Intercostal Block

An intercostal block, or intercostal nerve injection, is a medical technique designed to minimize pain in the chest, flank, or back, which can be attributed to scarring, disease, or injury.  Intercostal nerves travel between the spine and underneath the ribs and chest wall.  When an individual experiences chronic and localized discomfort in the chest region, these nerves are sometimes responsible for the transmission of signals that are interpreted as pain.  Candidates for this procedure may include individuals who suffer complications from shingles, post-operative scarring, or injuries to the chest wall or ribs.

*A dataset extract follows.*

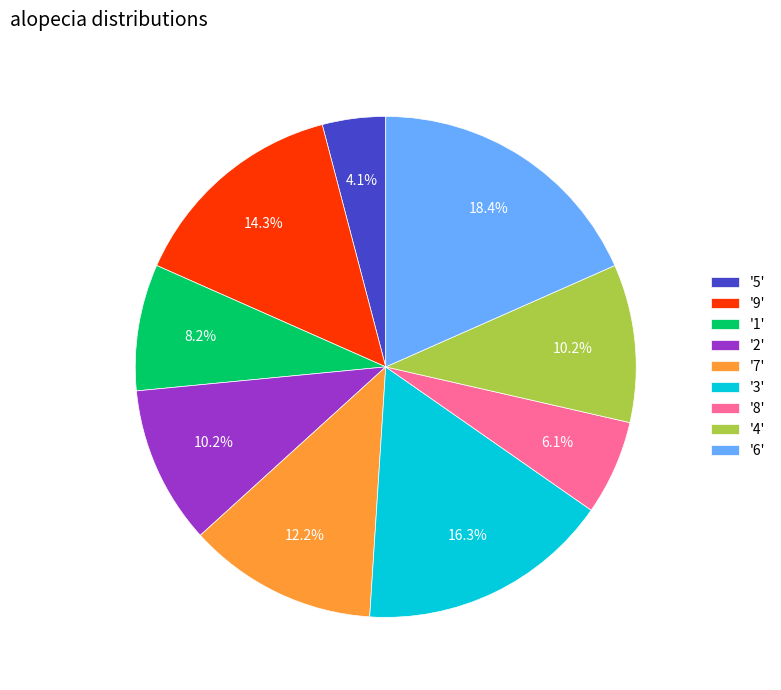

What is the total percentage of '5' and '9'?

18.4%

Patients are commonly positioned on their side for this procedure, allowing easy access to the ribs.  The clinician will initially administer a local anesthetic near the primary injection site to minimize any discomfort.  When patients are comfortable, a thin needle is inserted between two ribs, where the intercostal nerve is located.  When the physician is satisfied with the needle placement, anesthetic agents, steroid medication, or a mixture of the drugs are then injected.  The procedure itself takes a few minutes, with time afterwards for patient rest.  When Valium is taken, a friend or family member must provide transportation, and heavy foods should be avoided.

Many individuals who undergo this procedure experience immediate pain relief that lasts for several hours or days.  The soreness and pain often return temporarily, but commonly subside over the next several days or weeks.  This often occurs due to the injected steroid medications, which work slowly, and allow the effected areas to heal with greater ease and comfort.  Other patients might experience partial relief, or temporary relief, necessitating further clinical assessment, or additional intercostal injections.